Arsene Wenger can't bear to look as his Arsenal side slumped to a 3-1 defeat (Getty Images)

What is different this year is that the pieces are supposed to be in place for Wenger to do better. For the second summer in a row, the club have invested heavily in a stellar name, Alexis Sanchez this time, to make the team competitive at the highest level. There is a good strength in depth, with cover in most positions and, for once, the most critical shortage – centre-back – was addressed in the January transfer window.


The Kroenke ownership has been sympathetic to Wenger, to a fault it might be said, but come the 2014-2015 season, the club did not expect to be on the brink of elimination from the Champions League first knockout stage at the hands of the fourth-placed team in Ligue 1.

Per Mertesacker, who was one of the few to speak up afterwards, admitted that the team had been “naïve”, and it would be right to say that it was not a great night for him, either. But the way in which he was talking about the second leg would have been unthinkable when the draw was made. “We have seen a lot of miracle nights,” he said. “When I was a young kid, there were a lot of miracles. European nights can be very frustrating but can as well be wonderful. We need a wonderful night.”

A miracle was what Arsenal required last season against Bayern Munich in the second leg, and also away to Bayern the season before that. In those seasons, Wenger could point to the cruelty of the draw pairing them with Bayern both times, which was in part a consequence of having finished second in their group. For the last four years they have gone out in the round of 16, and this is supposed to be the year that they make progress.

This time they had the benefit of two years’ investment in the team and they have gone two summers without having lost a key player – Robin van Persie in 2012 the last piece of family silver to be sold off. They were almost injury-free, and despite finishing second in the group, the draw had been kind to them. At the very least they were favourites for the home leg, yet they were embarrassed again.

The summer of 2014 was envisaged to be the time when the club’s position would be strengthened. The revenue from the new deal with the Emirates naming rights came on stream, so too the £170m five-year Puma kit deal. At the same time as Arsenal’s profitable model generated money, so they hoped that the Uefa Financial Fair Play rules would restrict the traditional high-spenders, like Chelsea and Manchester City.

More than £70m was spent in the summer on Sanchez, Danny Welbeck, Calum Chambers, Mathieu Debuchy and David Ospina, with very little recouped beyond that of Thomas Vermaelen’s fee. Arsenal are entitled to say that they were playing catch-up with some of their wealthier rivals but almost three years on from Van Persie’s sale they are contemplating a fifth consecutive exit in the round of 16.

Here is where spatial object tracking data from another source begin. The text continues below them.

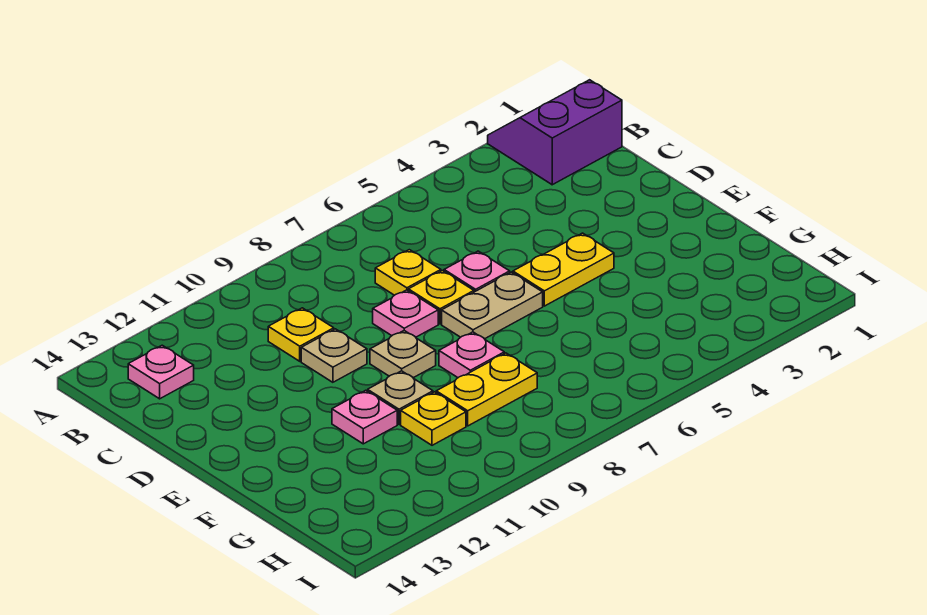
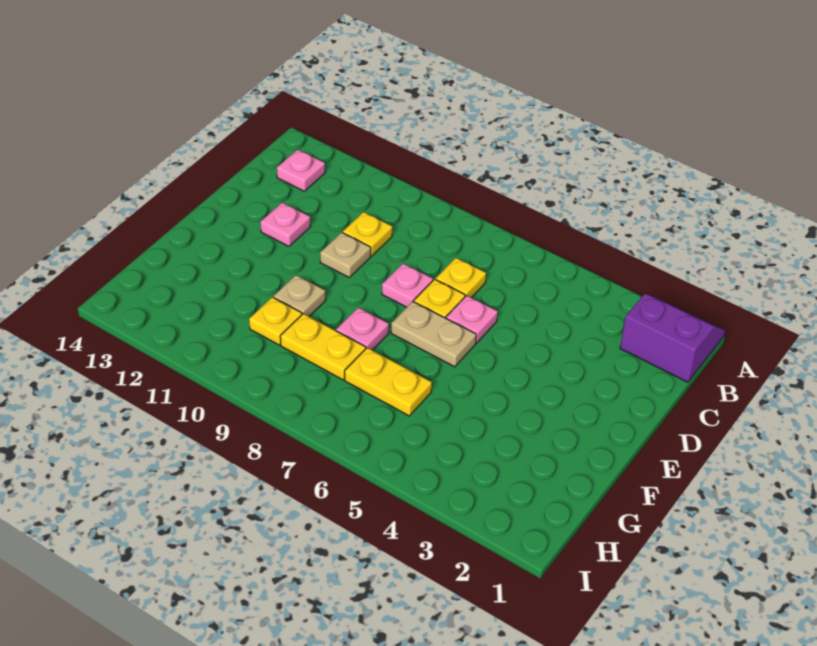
yellow plate E4:E5 level 1 -> yellow plate G6:G7 level 1
tan plate E9 level 1 -> none
pink plate F11 level 1 -> pink plate D12 level 1

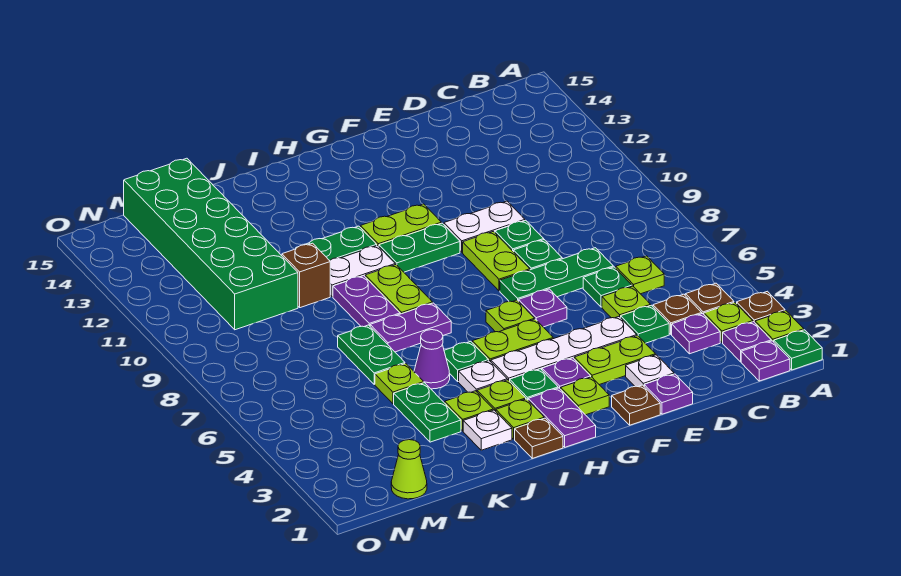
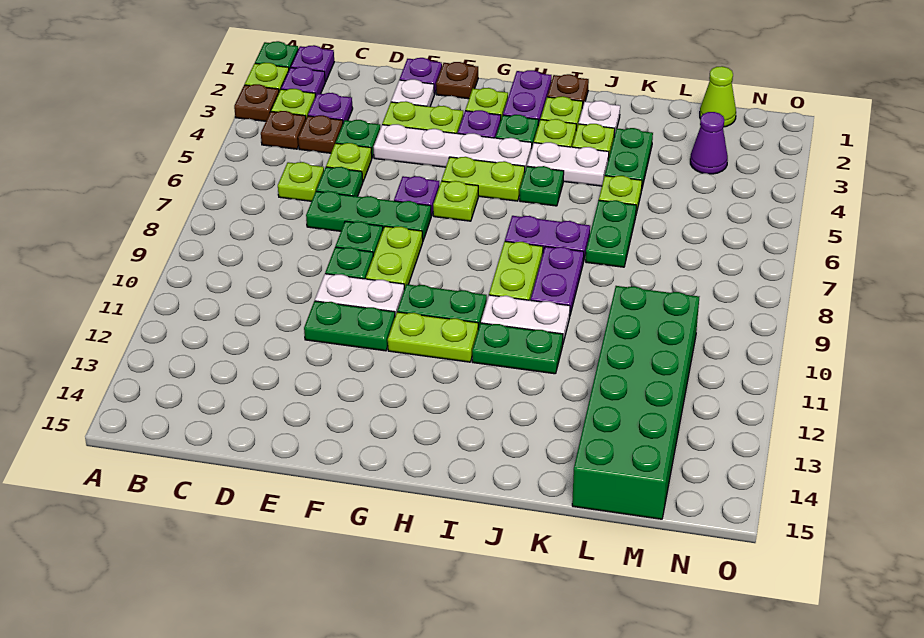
none -> green plate E11:F11 level 1
white plate I4 level 1 -> white plate I4:J4 level 1
purple cone J5 level 1 -> purple cone M3 level 1
brown brick K10 level 1 -> none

Overlooked in Jose Mourinho’s Goals on Sunday performance was his withering assessment of Arsenal’s season. “Arsenal? I don’t understand why they are not with Man City,” he said. “Every manager in the world would love to have the stability he [Wenger] has year after year with a chance to buy, to sell, to rebuild, to wait for success... and wait and wait. I think he has a dream job.”

The barb was obvious and it would be unfair on Wenger to compare the challenge he has faced over the last 10 years to those Mourinho has encountered. But at Arsenal now the expectation is different to what it might have been five years ago, when Chelsea were able to strengthen at will. Now they are forced to trade more strategically as the sale of players like Juan Mata and André Schürrle have demonstrated.

Having agreed that new three-year contract with Wenger in the summer, the club permitted no margin for doubt that they saw him as the man to take them into a new era when there would be fewer restrictions on their spending and more on their rivals. A one-year deal, or even two, might have seemed like they were hedging their bets, but three years was a strong endorsement.

As Monaco escaped on the counter-attack for their third goal, a sinking feeling suffused the Emirates. Third in the league and in the FA Cup quarter-finals, it was a long way from mutiny. They are not even out of the Champions League yet, but on Wednesday night the story looked uncomfortably familiar.